The borders of Alta California, as claimed by Spain, and then Mexico, extended on the western side along the Pacific Ocean from the present border with Mexico to the present border of Oregon. On the eastern side, Alta California extended from about modern-day El Paso in the south to the present-day Utah/Wyoming border. In the north, from the present northern borders of California and Nevada and Utah/Wyoming. On the southern side, the border ran loosely from San Diego to the Colorado River, then along the northern side of the Gila River, through present-day Arizona into New Mexico and then on to El Paso.

When Mexico gained independence from Spain in 1821, the region became a territory of Mexico. In 1824, the Mexican government made the name Alta California official. At that time, most interior areas such as the San Joaquin Valley and the California desert country remained untouched by outside influence. Those parts of Alta California were populated, if at all, by Native Americans and descendants of ethnic Spanish settlers. That changed around mid-century as the Mexican government increased the number of land grants, and European Americans flowed in. 

Alta California remained separate from Baja California until 1836, when Mexican constitutional reforms, called the Siete Leyes, or Seven Laws, re-joined Baja and Alta California into a single, more independent department called Las Californias.

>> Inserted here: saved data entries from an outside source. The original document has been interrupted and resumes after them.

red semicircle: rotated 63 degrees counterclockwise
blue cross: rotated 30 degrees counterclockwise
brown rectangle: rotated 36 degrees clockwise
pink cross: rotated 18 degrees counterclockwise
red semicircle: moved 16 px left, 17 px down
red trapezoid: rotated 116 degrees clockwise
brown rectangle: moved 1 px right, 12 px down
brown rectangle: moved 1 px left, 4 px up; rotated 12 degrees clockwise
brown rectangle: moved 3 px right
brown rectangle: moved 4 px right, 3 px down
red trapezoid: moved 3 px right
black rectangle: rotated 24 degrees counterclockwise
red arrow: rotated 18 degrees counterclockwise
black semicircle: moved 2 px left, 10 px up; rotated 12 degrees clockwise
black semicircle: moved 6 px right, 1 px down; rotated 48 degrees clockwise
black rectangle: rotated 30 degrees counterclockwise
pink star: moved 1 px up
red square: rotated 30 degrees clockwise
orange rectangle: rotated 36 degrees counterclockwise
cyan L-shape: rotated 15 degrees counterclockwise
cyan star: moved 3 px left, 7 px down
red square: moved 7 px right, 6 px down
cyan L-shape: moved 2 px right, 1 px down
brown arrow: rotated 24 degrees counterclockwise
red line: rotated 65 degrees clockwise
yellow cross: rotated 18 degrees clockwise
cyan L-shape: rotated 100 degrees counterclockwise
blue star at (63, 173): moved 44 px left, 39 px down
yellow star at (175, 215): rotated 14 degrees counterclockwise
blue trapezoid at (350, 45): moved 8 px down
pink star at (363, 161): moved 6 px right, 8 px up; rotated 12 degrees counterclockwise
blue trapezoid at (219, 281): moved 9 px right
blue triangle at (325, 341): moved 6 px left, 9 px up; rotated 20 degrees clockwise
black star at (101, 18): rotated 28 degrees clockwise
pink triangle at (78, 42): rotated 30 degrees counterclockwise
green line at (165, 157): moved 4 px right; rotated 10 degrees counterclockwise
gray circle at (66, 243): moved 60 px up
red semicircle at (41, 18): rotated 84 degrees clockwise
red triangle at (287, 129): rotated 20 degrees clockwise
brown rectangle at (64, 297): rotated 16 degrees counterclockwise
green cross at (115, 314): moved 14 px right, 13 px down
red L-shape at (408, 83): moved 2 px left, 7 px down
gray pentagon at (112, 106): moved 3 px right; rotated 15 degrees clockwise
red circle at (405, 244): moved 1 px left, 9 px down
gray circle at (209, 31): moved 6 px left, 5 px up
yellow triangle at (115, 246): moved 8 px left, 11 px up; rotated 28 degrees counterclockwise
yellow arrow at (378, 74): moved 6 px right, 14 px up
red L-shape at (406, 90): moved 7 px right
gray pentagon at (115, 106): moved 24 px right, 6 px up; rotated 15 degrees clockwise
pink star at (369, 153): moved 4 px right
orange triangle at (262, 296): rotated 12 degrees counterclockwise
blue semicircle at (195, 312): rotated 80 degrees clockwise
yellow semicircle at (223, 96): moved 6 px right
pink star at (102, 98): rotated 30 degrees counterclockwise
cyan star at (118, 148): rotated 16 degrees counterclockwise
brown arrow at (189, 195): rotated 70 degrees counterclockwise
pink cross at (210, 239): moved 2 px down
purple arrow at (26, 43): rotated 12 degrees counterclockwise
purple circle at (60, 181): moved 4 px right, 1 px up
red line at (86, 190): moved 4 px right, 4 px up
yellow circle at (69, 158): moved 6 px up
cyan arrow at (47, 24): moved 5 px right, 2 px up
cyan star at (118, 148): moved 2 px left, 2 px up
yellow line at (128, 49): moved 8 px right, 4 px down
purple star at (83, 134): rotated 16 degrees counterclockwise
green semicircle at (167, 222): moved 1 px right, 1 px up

By 1841, overland immigrants from the United States began to settle the formerly untouched inland areas of Alta California in earnest. With the election of President James Polk in 1844, the days of Alta California were numbered. The United States embarked on a path that became known as Manifest Destiny, and moved to occupy a portion of Texas that had declared independence from Mexico in 1836, but was still claimed by Mexico. This and other actions helped pave the way for the Mexican-American War, with the United States prevailing.

An 1846 map by S. Augustus Mitchell, as seen on the Wikipedia page for Manifest Destiny, labels the area as “Upper” or “New California,” and shows the boundaries of Alta California as they were before it was ceded to the United States in the Treaty of Guadalupe-Hidalgo, which ended the Mexican-American War in 1848. 

Two years later, California joined the union as the 31st state. Other parts of Alta California were broken into Utah Territory in the north, and New Mexico Territory in the South. Eventually these territories became all or part of the present states of Nevada, Utah, Arizona, New Mexico, Colorado and Wyoming.

Today, when people traveling through the southwestern United States are amazed at its rich and diverse cultural history, the blend of Hispanic, Native American and other cultures, and the distinct cuisine and the folklore, they are experiencing part of the legacy of Alta California. It is a heritage and history worth remembering.